This repo is the official dataset and Pytorch implementation of DocMSU: A Comprehensive Benchmark for Document-level Multimodal Sarcasm Understanding [AAAI2024].
In document-level news, sarcasm clues are sparse or small and are often concealed in long text.
Moreover, compared to sentence-level comments like tweets, which mainly focus on only a few trends or hot topics (e.g., sports events), content in the news is considerably diverse.
Models created for sentence-level MSU may fail to capture sarcasm clues in document-level news.
To fill this gap, we present a comprehensive benchmark for Document-level Multimodal Sarcasm Understanding (DocMSU).
A new benchmarkthat contains high-quality annotations of 102,588 pieces of news with text-image pairs in 9 hot topics.
We use the pre-trained BERT to generate contextualized token-level representations of the document and then form a document matrix of size L^L with a padding mechanism. We rely on a simplified Resnet to output image representations and a projection layer to spilt the representations of an image window into L^L patches. We add patches of each image window to the document matrix to fuse the two modalities. The fused representations are fed to Swin-Transformer to patch attentions with a sliding window.
To evaluate our model, we perform two MSU tasks, i.e., sarcasm detection and sarcasm localization.
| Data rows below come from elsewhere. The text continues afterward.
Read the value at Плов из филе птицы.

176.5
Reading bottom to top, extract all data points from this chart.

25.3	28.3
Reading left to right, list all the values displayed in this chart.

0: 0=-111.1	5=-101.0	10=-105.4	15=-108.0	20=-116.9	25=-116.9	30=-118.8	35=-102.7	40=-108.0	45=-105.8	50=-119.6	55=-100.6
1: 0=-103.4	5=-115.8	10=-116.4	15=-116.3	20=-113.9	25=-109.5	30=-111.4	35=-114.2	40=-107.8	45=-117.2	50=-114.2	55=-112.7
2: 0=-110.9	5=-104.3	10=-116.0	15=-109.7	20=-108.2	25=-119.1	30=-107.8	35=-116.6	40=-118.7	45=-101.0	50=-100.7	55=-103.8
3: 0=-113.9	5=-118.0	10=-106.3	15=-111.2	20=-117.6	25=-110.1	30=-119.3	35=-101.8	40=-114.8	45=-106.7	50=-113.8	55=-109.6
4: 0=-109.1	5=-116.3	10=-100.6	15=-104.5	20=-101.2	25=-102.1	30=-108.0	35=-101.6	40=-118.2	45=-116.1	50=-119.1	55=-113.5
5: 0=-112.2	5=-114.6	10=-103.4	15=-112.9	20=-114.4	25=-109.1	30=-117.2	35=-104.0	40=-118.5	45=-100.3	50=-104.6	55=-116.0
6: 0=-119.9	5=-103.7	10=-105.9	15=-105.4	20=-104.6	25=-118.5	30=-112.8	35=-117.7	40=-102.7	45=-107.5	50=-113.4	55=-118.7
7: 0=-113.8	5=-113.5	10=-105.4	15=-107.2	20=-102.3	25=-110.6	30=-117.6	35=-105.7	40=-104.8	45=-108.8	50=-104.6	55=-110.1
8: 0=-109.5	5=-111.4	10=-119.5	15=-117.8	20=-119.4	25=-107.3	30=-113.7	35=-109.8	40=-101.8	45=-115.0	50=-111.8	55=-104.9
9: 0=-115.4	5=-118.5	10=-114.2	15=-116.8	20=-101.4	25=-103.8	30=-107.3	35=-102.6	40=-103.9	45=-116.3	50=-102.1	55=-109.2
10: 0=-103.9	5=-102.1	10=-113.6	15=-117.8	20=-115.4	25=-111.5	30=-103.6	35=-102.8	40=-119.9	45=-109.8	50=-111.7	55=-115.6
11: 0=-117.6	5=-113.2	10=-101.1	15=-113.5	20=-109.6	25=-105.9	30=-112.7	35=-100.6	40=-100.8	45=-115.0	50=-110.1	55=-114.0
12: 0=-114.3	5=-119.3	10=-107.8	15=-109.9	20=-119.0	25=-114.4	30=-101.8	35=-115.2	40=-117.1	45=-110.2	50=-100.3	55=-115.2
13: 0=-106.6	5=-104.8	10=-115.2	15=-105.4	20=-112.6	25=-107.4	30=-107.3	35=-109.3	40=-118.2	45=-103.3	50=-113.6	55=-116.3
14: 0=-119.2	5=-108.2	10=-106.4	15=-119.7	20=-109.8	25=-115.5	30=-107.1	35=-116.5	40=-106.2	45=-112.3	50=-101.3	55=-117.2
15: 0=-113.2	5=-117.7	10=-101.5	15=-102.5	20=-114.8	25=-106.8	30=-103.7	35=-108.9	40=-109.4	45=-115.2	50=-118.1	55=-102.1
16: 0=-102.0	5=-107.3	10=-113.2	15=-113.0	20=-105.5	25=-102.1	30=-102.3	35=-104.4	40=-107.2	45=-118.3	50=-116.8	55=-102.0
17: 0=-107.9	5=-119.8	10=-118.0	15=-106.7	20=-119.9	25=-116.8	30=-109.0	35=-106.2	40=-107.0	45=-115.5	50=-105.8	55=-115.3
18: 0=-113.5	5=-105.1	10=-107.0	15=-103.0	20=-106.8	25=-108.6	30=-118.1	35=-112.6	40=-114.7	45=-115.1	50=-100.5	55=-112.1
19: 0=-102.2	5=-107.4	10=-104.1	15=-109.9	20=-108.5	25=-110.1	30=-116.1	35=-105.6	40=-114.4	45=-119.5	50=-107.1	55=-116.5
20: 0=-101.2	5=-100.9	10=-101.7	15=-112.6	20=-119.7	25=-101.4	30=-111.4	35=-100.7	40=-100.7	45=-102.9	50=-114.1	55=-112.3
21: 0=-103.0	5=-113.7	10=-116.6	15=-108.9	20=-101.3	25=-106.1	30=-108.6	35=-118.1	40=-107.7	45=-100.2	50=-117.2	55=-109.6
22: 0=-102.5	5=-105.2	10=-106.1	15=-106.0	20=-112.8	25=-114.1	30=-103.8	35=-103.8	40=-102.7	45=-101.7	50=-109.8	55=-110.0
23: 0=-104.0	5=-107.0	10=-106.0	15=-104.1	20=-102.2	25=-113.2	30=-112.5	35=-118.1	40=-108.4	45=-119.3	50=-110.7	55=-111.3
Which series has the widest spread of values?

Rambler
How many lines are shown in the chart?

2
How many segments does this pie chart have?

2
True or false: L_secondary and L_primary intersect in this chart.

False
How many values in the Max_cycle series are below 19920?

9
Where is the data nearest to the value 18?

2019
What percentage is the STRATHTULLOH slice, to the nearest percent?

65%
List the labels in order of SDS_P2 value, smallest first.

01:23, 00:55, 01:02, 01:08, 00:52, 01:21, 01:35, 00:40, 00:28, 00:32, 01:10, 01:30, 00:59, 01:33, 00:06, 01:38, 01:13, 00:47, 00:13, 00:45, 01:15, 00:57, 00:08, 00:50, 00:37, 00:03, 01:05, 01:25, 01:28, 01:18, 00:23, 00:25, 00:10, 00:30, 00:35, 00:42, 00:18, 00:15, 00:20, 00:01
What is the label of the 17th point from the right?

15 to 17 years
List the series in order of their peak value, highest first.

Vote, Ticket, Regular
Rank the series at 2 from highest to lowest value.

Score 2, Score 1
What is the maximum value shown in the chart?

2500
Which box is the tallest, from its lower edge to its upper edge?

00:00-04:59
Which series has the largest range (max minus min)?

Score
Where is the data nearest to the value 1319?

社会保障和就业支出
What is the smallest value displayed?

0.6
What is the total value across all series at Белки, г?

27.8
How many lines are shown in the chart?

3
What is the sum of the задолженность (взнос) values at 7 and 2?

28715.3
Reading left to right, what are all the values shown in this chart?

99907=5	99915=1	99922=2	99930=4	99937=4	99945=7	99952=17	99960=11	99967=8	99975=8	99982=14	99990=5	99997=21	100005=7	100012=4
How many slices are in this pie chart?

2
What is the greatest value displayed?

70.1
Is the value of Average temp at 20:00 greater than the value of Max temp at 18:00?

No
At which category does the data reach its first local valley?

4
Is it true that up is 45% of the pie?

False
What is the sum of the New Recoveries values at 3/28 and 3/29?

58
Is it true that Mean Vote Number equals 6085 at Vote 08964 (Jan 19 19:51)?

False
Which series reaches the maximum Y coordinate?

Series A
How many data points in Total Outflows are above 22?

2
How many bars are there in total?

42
git clone https://github.com/fesvhtr/DocMSU.git
cd DocMSU
conda create -n docmsu python=3.8
pip install -r requirements.txt
conda activate docmsu
./run.sh
to train and evaluate the model.
Please download the dataset from here. Here are two files: img.zip
, anno.zip
(Images and annotation files).
Put them into ./DocMSU/data/release/
and unzip all.
Download checkpoint swin_base_patch4_window7_224.pth
swin_small_patch4_window7_224.pth
swin_tiny_patch4_window7_224.pth
for swin-transformer here.
Download recommended textmodel_8.pth
visualmodel_8.pth
checkpoint for DocMSU here.
This work was partially supported by the joint funds for Regional Innovation and Development of the National Natural Science Foundation of China (No. U21A20449), the Beijing Natural Science Foundation under Grant M21037, and the Fundamental Research Funds for the Central Universities under Grant 2242022k60006. Please cite using this BibTeX:
@inproceedings{du2024docmsu,
title={DocMSU: A Comprehensive Benchmark for Document-Level Multimodal Sarcasm Understanding},
author={Du, Hang and Nan, Guoshun and Zhang, Sicheng and Xie, Binzhu and Xu, Junrui and Fan, Hehe and Cui, Qimei and Tao, Xiaofeng and Jiang, Xudong},
booktitle={Proceedings of the AAAI Conference on Artificial Intelligence},
volume={38},
number={16},
pages={17933--17941},
year={2024}
}
DocMSU is licensed under a Creative Commons Attribution-NonCommercial-ShareAlike 4.0 International License (CC BY-NC-SA 4.0).